I don't know, I'm just worried that following your advice would somehow inadvertently lead to donkey fucking.
It's not likely that I would take advice from any of you heathens. Pinehurst is infested with cops and considering that the park is right next to the police station AND that my last quasi relationship gone bad was with a Pinehurst cop, getting naked in the great out of doors isn't a great idea. Booty man is being difficult in general tonight though so I'm staying right where I'm at. And yes, I mean THE Pinehurst.

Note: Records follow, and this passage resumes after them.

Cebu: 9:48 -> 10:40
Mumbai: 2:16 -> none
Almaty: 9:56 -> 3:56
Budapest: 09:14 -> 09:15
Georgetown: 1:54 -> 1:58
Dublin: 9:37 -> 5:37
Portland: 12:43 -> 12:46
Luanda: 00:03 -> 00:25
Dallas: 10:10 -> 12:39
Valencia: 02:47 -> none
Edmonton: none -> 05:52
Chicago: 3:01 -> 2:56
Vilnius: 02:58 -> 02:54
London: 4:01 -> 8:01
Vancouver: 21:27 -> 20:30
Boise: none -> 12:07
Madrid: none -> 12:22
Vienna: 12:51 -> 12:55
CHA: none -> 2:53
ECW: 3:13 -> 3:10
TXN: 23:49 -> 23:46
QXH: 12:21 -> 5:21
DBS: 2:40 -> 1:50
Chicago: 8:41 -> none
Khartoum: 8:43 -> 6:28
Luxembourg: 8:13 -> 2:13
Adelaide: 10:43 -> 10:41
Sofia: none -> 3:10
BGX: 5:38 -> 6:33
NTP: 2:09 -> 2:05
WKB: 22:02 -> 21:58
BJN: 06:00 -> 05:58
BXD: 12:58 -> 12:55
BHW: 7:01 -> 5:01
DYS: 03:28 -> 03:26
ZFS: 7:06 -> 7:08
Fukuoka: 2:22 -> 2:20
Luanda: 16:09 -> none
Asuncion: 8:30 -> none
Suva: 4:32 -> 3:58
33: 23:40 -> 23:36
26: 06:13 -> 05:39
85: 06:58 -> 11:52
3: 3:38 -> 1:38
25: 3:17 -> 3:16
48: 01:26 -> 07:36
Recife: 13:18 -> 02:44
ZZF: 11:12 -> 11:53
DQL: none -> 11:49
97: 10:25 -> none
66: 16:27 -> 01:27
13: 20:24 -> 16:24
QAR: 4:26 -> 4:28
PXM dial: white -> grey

Jesus... there are horses around where I work and one had is big horse cock hanging out the other day. Just standing there. Alone. Like, Look at me. I've got a big dick. I can't look at him the same now.
Can't say I wouldn't take a similar course of action. I mean, if you've got a lot going on down there, you've got it made. Life presents no worries. None.
You're confusing causality. The riot would not be caused by making that comment. It would be caused by a random black guy standing in a field with his cock out. Especially in Pinehurst.
If by riot, you mean taste my rainbow on her knees in front of him sucking his cock, then yeah. There'd be a riot.
Watch your fucking mouth. I swear I'm not racist but no black (or brown for that matter) cocks for this white girl. We believe you go to hell for stuff like that.
That's what Wild Turkey looks like, with some ice and soda water. Yum yum. The flash on my phone makes it look eerie... Fuck. Glass is empty. Refill needed... Yes, my desk is a mess. At 5am on a Saturday morning, I don't give a fuck.